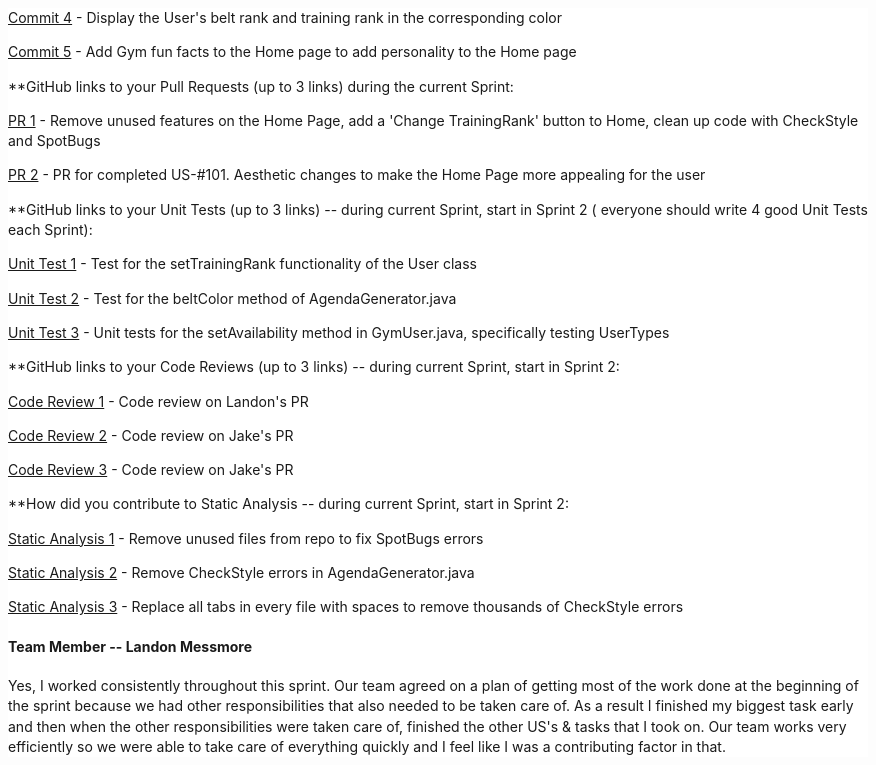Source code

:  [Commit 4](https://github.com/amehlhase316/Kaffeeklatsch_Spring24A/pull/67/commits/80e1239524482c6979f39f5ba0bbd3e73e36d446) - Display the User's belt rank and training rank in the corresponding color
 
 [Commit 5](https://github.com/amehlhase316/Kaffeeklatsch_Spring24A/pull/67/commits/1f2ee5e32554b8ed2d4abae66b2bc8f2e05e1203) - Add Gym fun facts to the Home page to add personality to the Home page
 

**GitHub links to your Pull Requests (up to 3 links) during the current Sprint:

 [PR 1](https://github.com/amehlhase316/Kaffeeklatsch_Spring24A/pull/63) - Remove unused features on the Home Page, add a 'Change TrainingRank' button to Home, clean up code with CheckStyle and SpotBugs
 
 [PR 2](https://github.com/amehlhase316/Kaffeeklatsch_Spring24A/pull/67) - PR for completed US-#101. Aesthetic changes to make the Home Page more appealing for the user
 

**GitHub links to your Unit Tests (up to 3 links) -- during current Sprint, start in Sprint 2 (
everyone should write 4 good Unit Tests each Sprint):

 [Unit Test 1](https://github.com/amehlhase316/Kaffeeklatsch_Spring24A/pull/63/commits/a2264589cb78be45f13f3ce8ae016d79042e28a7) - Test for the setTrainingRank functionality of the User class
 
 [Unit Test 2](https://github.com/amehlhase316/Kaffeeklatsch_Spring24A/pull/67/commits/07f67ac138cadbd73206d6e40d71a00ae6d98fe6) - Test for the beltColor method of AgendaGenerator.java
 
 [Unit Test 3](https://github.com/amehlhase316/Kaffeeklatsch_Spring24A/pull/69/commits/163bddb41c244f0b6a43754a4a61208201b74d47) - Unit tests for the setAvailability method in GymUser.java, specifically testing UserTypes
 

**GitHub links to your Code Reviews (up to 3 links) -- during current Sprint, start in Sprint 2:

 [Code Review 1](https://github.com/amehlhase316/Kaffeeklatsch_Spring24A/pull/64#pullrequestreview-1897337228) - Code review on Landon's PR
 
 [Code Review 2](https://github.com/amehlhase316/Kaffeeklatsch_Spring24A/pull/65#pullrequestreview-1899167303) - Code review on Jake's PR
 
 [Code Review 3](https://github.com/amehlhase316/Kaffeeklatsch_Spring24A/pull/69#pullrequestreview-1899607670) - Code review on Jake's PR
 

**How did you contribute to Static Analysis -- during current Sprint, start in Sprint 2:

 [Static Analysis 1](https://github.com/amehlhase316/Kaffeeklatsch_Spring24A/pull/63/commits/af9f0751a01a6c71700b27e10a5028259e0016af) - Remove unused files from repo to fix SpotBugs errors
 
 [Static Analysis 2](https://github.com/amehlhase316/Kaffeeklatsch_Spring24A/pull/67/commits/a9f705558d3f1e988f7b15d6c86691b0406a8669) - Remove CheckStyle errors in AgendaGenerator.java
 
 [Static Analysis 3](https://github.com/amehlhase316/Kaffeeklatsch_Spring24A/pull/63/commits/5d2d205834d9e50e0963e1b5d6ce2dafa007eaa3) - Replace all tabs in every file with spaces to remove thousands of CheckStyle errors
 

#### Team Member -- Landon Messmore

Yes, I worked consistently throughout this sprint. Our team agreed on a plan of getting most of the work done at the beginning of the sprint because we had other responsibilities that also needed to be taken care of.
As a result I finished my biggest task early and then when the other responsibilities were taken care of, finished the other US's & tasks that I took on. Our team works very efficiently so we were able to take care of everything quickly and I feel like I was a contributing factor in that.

--

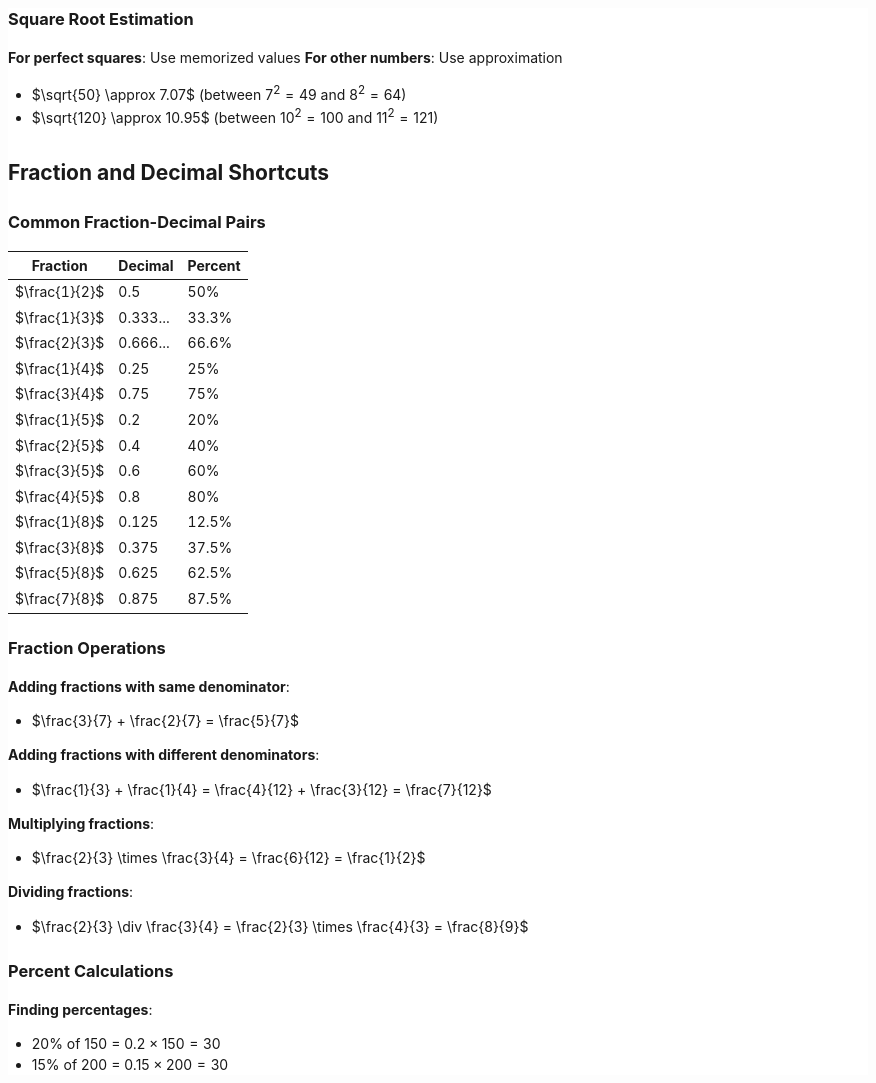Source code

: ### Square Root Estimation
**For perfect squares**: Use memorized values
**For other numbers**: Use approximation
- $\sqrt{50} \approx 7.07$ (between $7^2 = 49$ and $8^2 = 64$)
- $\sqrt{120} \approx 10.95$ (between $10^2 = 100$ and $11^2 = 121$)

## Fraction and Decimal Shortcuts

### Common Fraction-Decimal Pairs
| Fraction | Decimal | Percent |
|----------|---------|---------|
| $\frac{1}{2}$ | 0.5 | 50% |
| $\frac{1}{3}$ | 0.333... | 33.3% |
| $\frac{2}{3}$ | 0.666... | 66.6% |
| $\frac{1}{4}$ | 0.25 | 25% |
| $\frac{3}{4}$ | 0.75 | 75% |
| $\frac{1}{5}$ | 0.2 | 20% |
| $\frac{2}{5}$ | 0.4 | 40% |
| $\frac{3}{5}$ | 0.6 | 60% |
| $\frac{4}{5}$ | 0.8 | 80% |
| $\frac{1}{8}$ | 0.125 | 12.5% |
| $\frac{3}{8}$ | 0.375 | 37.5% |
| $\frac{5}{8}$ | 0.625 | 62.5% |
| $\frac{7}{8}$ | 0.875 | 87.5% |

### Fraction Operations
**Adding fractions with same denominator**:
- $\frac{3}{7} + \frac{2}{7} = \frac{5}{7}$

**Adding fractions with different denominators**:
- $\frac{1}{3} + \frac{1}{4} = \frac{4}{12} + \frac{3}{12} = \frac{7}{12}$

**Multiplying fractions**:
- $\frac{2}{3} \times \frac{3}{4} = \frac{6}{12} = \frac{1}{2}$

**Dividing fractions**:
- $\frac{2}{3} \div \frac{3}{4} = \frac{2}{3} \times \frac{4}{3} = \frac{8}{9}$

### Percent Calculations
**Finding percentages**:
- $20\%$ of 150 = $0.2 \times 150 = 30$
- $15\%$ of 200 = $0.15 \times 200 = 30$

- _Cosa si richiede_: Conta quante righe qui sopra contengono la stringa "AgendaGenerator", distinguendo tra maiuscole e minuscole. Scrivi soltanto il numero.

- _Soluzione dell'esercizio_: 2